→ **EXERCISE REQUIREMENTS**
For this exercise, restate every line below word for word and drop the images.

----------

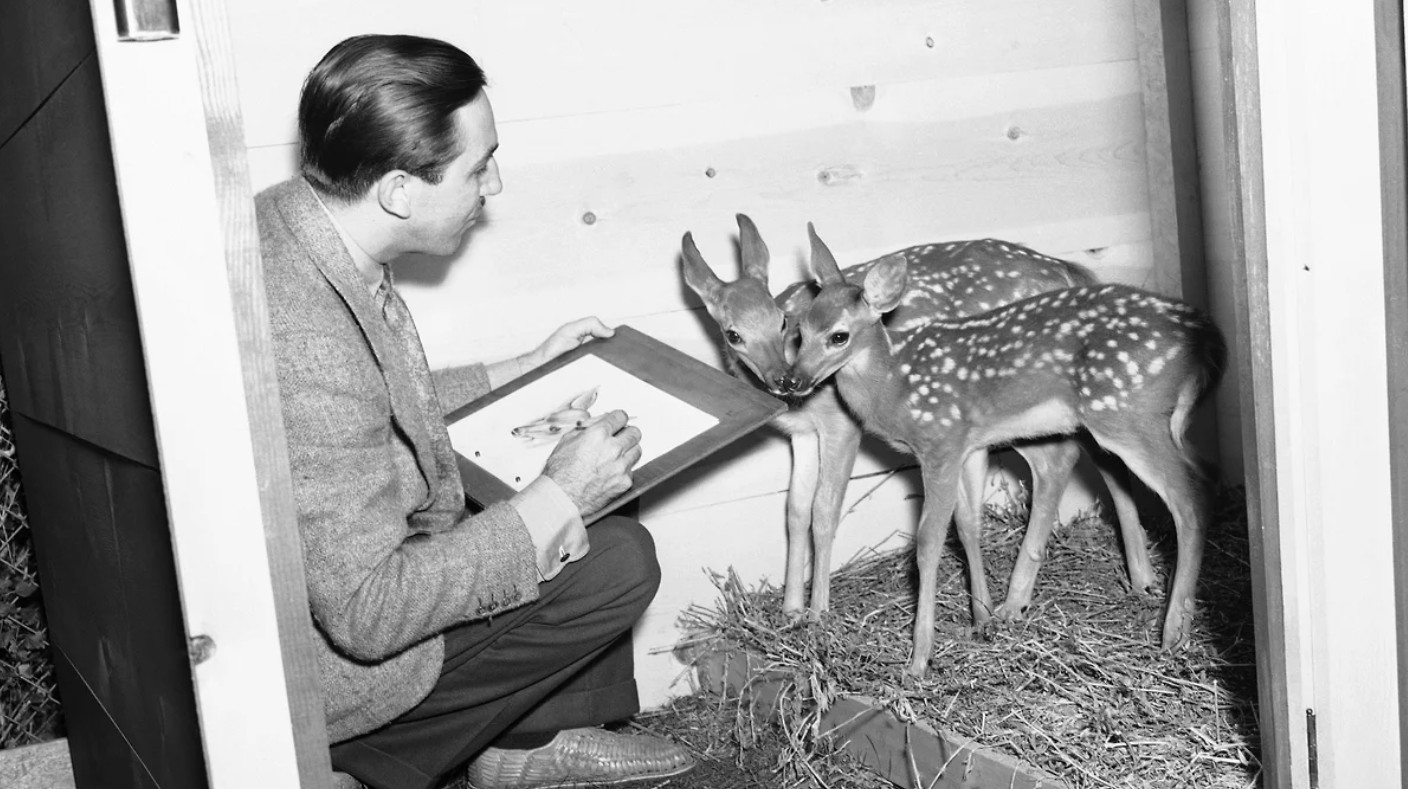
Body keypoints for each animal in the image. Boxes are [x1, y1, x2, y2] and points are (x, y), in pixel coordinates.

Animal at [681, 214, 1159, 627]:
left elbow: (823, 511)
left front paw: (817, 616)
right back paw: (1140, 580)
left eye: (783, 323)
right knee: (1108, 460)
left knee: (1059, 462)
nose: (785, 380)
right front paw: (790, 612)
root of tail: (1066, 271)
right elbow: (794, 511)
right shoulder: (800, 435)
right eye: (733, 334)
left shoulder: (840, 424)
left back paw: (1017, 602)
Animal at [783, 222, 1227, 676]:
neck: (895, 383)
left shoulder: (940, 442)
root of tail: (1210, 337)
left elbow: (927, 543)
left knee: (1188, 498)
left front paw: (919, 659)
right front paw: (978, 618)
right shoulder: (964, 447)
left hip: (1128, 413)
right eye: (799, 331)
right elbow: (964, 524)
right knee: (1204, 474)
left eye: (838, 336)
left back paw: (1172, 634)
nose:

----------

→ **FINISHED EXERCISE**
Body keypoints for each animal in the image. Boxes are [x1, y1, x2, y2] and points are (x, y), in pixel coordinates.

Animal at [681, 214, 1159, 627]:
left elbow: (823, 511)
left front paw: (817, 616)
right back paw: (1140, 580)
left eye: (783, 323)
right knee: (1108, 460)
left knee: (1059, 462)
nose: (785, 380)
right front paw: (790, 612)
root of tail: (1066, 271)
right elbow: (794, 511)
right shoulder: (800, 435)
right eye: (733, 334)
left shoulder: (840, 424)
left back paw: (1017, 602)
Animal at [783, 222, 1227, 676]:
neck: (895, 383)
left shoulder: (940, 442)
root of tail: (1210, 337)
left elbow: (927, 543)
left knee: (1188, 498)
left front paw: (919, 659)
right front paw: (978, 618)
right shoulder: (964, 447)
left hip: (1128, 413)
right eye: (799, 331)
right elbow: (964, 524)
right knee: (1204, 474)
left eye: (838, 336)
left back paw: (1172, 634)
nose:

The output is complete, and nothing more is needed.